**Problem**
From the records below, transcribe only the lines running from the one with "left shoulder: (148, 388)" through the one with "left shoulder: (224, 254)". Keep both of those end lines.

**Given data**
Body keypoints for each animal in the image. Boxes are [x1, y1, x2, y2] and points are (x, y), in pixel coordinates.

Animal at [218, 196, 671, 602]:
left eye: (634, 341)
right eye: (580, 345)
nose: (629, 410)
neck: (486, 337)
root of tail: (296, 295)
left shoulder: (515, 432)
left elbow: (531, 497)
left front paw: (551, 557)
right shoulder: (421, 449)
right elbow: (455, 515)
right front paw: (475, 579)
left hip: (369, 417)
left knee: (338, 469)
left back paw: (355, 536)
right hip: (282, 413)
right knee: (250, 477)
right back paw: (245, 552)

...

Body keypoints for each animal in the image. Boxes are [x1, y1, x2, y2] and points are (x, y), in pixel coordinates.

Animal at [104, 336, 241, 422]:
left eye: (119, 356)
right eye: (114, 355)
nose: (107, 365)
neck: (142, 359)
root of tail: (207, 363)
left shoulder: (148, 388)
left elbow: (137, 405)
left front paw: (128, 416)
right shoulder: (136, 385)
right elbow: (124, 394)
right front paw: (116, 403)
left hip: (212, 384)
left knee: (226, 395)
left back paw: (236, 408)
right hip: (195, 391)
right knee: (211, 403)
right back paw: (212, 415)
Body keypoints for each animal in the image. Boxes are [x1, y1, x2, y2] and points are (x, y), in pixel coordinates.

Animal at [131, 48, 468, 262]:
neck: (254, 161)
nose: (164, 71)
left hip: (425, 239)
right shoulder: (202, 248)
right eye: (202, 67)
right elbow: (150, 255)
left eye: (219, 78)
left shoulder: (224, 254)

**Written answer**
left shoulder: (148, 388)
left elbow: (137, 405)
left front paw: (128, 416)
right shoulder: (136, 385)
right elbow: (124, 394)
right front paw: (116, 403)
left hip: (212, 384)
left knee: (226, 395)
left back paw: (236, 408)
right hip: (195, 391)
right knee: (211, 403)
right back paw: (212, 415)
Body keypoints for each animal in the image. Boxes are [x1, y1, x2, y2] and points are (x, y), in pixel coordinates.

Animal at [131, 48, 468, 262]:
neck: (254, 161)
nose: (164, 71)
left hip: (425, 239)
right shoulder: (202, 248)
right eye: (202, 67)
right elbow: (150, 255)
left eye: (219, 78)
left shoulder: (224, 254)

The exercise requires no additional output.